At some point, something on this list happens—or something nobody anticipated—and investors start heading for the exits. At a CAPE approaching 40, you need everything to go right for a decade. Every institution holding. Every norm maintained. Every check and balance functioning.
The charts say that’s not where we’re headed.
American Exceptionalism was never about amber waves of grain. It was about independent courts, honest data, and the rule of law. Strip those away and the US is just another large economy with a big military and unpredictable leadership.
You know. Like Russia.
Maybe despite America’s drift toward authoritarianism, the economy muddles through. Maybe AI really does double American economic growth, which would cover a multitude of sins. On the other hand, if the American stock market reprices to reflect the Rule of Law’s collapse - it could go down very far. My quick estimate of the current CAPE ratio for the Russian stock market: about 5.
About Steven Strauss: In the summer of 2026, he will be teaching at the Harvard Summer School, where he also taught during the summer of 2025. From 2014 to 2025, Strauss was the John L. Weinberg/Goldman Sachs Visiting Professor at Princeton University. Immediately prior to Princeton, he was on the faculty of the Harvard Kennedy School and was a 2012 Harvard University Advanced Leadership Fellow. Before Harvard, he served in the Bloomberg administration in New York City and as a management consultant with McKinsey’s London office. He holds a Ph.D. in Management from Yale University
A Note on CAPE
The CAPE ratio—Cyclically Adjusted Price-to-Earnings ratio, sometimes called the Shiller P/E after Nobel Prize-winning economist Robert Shiller—is a way of measuring whether the stock market is cheap or expensive relative to history.

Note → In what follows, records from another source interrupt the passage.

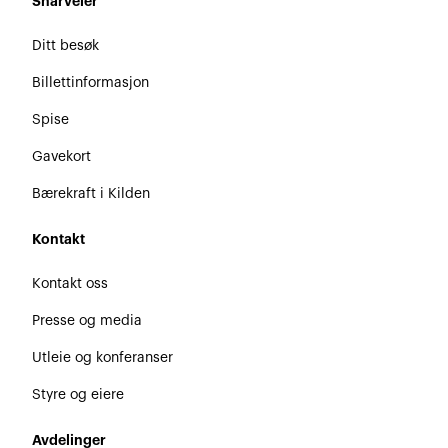
Snarveier
Ditt besøk
Billettinformasjon
Spise
Gavekort
Bærekraft i Kilden
Kontakt
Kontakt oss
Presse og media
Utleie og konferanser
Styre og eiere
Avdelinger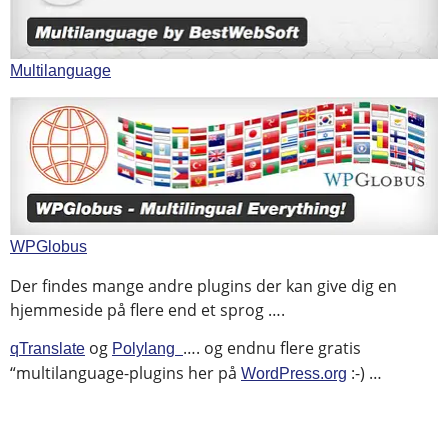
Multilanguage
WPGlobus
Der findes mange andre plugins der kan give dig en
hjemmeside på flere end et sprog ….
og
…. og endnu flere gratis
qTranslate
Polylang
“multilanguage-plugins her på
:-) …
WordPress.org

The basic idea is simple: Take the current price of the S&P 500 and divide it by the average earnings of those companies over the past ten years (adjusted for inflation). Using ten years of earnings smooths out the business cycle—you’re not fooled into thinking stocks are cheap just because you’re measuring at the peak of a boom, or expensive because you caught a recession.
Historically, the CAPE ratio for the US has averaged around 16-17 (the median since 1881 is 16.04, according to data maintained by Shiller at Yale and tracked by GuruFocus). When it gets much higher, future returns tend to be lower. When it gets to 40, as it is now, you’re in nosebleed territory—paying today for a lot of optimism about tomorrow.
The ratio doesn’t tell you when a correction will happen. Markets can stay expensive for years. But it does tell you that the margin for error is very thin. At these valuations, you need a lot to go right.